Target may draw new customers as it partners with Ulta Beauty shops.  Target will offer a “shop-in-shop” experience in at least 100 locations nationwide.  In time, Target will offer more Ulta Beauty shops in additional stores.  “The durable strategy we have built has made Target a top retail destination. The ease and convenience of our stores and fulfillment services provide broad reach and relevance for the curated brands our guests love,” said Brian Cornell, chairman and CEO, Target. “In partnership with Ulta Beauty, a company that shares our deep guest focus, we are able to expand our growing beauty business with new, exciting brands, an immersive experience, and loyalty benefits to transform how our guests shop for all their beauty needs.”  The Target-Ulta partnership seems like a natural evolution, considering that both retailers are known for excelling at curation, omnichannel engagement and guest-centric experiences. 

Progressive Grocer

Robots Help Make Single Sort Recycling Valuable

Recycling has become part and parcel of what Americans do in their kitchens.  This, in part, is due to single source sorting.  All recycling is thrown into one bin and is sorted somewhere else.  However, many consumers throw unrecyclable items into their recycling containers which pollute single source recycling.  Polluted recycling often times ends up being dumped into landfills – defeating the purpose of recycling.   For the nation’s 600-plus recycling facilities, which process some 67 million tons of waste, recycling robots from, AMP Robotics are one answer to the current single source bottlenecks facing the industry.

AMP, which is based in Louisville, Colorado, has sold or leased 100 of its AI-powered robots since 2017 to more than 40 recycling facilities in North America, Europe and Japan.
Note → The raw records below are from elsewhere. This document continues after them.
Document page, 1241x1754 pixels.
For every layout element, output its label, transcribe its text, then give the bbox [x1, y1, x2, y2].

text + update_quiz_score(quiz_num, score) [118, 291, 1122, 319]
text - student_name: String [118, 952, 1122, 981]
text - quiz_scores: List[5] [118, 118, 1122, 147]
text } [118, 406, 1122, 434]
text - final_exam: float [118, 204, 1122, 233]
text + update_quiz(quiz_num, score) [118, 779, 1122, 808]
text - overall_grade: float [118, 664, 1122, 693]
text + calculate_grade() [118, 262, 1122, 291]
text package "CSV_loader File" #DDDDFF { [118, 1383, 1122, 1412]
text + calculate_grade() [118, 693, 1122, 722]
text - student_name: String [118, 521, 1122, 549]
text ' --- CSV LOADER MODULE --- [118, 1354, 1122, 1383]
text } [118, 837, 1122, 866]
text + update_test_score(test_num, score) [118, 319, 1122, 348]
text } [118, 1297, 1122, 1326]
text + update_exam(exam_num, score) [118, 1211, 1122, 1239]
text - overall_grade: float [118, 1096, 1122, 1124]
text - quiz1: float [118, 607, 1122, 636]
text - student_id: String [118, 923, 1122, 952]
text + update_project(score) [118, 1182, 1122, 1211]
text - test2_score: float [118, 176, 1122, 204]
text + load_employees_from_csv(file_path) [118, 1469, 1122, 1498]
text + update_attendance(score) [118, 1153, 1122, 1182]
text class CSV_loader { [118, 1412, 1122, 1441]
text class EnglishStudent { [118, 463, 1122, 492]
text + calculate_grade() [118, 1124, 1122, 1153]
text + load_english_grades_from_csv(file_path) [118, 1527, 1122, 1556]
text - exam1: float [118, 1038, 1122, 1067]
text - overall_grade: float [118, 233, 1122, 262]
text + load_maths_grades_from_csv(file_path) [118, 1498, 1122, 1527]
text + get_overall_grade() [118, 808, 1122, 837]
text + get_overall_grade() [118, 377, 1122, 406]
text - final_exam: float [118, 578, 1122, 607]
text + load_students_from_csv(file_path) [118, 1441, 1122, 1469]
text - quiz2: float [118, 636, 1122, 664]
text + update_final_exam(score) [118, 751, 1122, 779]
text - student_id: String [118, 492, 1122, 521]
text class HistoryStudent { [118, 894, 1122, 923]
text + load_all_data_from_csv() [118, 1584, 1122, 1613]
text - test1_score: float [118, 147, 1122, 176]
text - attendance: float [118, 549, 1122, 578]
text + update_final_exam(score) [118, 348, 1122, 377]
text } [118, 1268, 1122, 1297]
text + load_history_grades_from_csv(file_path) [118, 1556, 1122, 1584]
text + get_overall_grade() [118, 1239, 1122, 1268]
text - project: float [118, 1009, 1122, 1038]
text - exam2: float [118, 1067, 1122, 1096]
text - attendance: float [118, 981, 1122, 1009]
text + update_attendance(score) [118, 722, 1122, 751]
They’re not cheap, at a cost of up to $300,000 (or around $6,000 a month to lease), but those recycling centers are betting that the hefty capital expense will pay off with lower employment costs and higher efficiency. Forbes estimates that AMP’s revenue this year will reach $20 million, double its $10 million for 2019. And there’s lots of room for growth: Recycling is a $6.2 billion revenue market in the U.S., and while the overall market has been growing at less than 2 percent a year, facilities are trying to figure out how to get more out of their waste, the majority of which still ends up in landfills.

AMP’s specialized robots are part and parcel of the solution.  They sort through dirty, polluted, and contaminated items thereby making landfill bound items valuable.  This in comparison to human sorting which has its own set of challenges including recruitment, retainment, and speed.  Robots are happy to work non-stop and do it at a faster and more accurate pace.  Ultimately, robot sorted recycling is a smart solution in adding value to material that often times end up in landfills. 

Thanks to both its technological promise and fast growth, AMP was featured on both Forbes’ AI 50 list of artificial intelligence companies to watch and the Survivors and Thrivers list of 25 small business standouts that outperformed during the pandemic.